Extrait du document >>
----------------

Les « donneurs d’ordre » s’exposeront également à des sanctions : « le projet de loi de financement de la Sécurité sociale pour 2010 prévoit une extension de la suppression des exonérations de charges sociales aux donneurs d’ordre complices de sous-traitants qui n’ont pas déclaré leur activité ou qui ont eu recours à du travail dissimulé ».

IRRÉALISABLE

Les services de son ministère ont effectué 28 000 contrôles l’année dernière, dit-il. « Sur les 9 000 procès-verbaux dressés en 2008, 12,9 % concernent l’emploi d’étrangers sans titre de travail », soit 1 161 PV dressés l’année dernière pour l’emploi de sans-papiers. Xavier Darcos affirme qu’il va fixer jeudi prochain « des objectifs précis de progression, notamment en matière de contrôles ». Seraient visés par cette mesure les secteurs de la restauration, du bâtiment et du nettoyage où travaillent souvent les étrangers en situation irrégulière.

Dans la foulée, le ministre de l’immigration, Eric Besson, a indiqué sur France 5 qu’il déposerait prochainement un projet de loi en ce sens. Le texte comprendra, selon lui, un « arsenal complet de lutte contre les abus » et notamment la « fermeture administrative des établissements employant des étrangers en situation irrégulière ».

----------------

Données fournies >>
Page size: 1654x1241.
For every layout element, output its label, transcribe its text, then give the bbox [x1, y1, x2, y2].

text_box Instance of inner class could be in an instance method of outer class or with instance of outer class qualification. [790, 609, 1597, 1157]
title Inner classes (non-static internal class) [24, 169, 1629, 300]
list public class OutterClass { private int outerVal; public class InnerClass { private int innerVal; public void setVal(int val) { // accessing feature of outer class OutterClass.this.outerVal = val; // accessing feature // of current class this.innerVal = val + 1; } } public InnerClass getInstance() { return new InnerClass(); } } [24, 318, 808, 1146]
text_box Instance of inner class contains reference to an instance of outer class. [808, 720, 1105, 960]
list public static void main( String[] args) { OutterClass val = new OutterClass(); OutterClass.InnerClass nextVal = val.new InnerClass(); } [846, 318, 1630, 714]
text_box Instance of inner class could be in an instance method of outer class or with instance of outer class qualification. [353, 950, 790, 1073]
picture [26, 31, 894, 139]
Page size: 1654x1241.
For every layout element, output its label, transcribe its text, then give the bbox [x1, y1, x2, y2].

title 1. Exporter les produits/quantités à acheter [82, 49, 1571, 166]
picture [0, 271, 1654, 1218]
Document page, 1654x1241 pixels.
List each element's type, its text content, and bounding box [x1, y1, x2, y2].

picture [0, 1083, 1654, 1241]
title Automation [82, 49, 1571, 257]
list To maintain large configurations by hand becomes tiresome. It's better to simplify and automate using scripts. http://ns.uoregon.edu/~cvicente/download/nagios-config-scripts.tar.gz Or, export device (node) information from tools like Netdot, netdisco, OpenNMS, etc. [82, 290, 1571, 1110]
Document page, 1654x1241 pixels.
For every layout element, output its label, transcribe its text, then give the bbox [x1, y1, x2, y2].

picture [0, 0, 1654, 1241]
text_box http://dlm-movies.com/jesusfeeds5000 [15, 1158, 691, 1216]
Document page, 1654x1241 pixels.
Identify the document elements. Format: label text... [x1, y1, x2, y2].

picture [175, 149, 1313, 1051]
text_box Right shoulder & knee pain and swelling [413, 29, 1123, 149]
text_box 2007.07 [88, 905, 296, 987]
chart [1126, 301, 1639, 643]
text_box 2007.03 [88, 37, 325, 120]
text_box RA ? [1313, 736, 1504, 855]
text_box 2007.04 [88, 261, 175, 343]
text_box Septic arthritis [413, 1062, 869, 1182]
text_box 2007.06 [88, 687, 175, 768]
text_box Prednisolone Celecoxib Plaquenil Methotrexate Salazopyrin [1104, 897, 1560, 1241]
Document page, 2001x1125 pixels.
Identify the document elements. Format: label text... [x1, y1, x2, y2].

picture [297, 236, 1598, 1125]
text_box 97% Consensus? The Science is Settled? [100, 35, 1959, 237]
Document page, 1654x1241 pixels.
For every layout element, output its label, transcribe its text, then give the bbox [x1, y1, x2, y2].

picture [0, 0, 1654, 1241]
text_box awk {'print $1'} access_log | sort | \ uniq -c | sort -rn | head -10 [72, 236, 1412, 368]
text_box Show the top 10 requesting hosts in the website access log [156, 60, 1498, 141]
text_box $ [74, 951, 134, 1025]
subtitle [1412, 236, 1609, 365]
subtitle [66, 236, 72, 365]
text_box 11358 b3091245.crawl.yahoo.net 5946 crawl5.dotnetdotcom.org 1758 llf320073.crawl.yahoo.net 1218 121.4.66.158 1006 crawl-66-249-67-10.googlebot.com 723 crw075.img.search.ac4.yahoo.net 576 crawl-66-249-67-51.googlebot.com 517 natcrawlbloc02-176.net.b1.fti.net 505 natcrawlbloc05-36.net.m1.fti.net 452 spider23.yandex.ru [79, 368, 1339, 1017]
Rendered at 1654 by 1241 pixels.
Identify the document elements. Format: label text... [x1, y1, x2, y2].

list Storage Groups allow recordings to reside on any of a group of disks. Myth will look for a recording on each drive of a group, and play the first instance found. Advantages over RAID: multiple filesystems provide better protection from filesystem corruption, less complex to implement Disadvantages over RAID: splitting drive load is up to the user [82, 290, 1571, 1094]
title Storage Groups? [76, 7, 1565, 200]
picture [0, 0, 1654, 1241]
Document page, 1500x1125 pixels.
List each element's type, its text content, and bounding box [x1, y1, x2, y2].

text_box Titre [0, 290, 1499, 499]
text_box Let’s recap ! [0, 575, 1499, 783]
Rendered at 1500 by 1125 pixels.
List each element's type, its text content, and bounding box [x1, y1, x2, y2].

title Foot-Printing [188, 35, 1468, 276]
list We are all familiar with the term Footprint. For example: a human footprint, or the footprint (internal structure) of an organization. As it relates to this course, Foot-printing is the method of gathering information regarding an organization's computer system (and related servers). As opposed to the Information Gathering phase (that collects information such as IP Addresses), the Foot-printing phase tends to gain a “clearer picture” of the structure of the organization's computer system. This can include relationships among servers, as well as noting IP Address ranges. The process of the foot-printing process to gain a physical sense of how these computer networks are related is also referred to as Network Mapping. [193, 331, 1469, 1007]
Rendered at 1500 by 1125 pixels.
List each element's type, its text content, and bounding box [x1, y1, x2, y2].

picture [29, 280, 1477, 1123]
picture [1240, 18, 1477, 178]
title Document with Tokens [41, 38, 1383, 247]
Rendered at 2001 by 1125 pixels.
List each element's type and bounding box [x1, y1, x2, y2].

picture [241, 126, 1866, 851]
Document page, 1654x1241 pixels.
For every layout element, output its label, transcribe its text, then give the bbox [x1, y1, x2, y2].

----------------

Consigne >>
Dans l'extrait sur le travail dissimulé, relevez tous les secteurs d'activité que viseraient les objectifs de progression annoncés par Xavier Darcos.

Résultat de l'exercice >>
La restauration, le bâtiment et le nettoyage.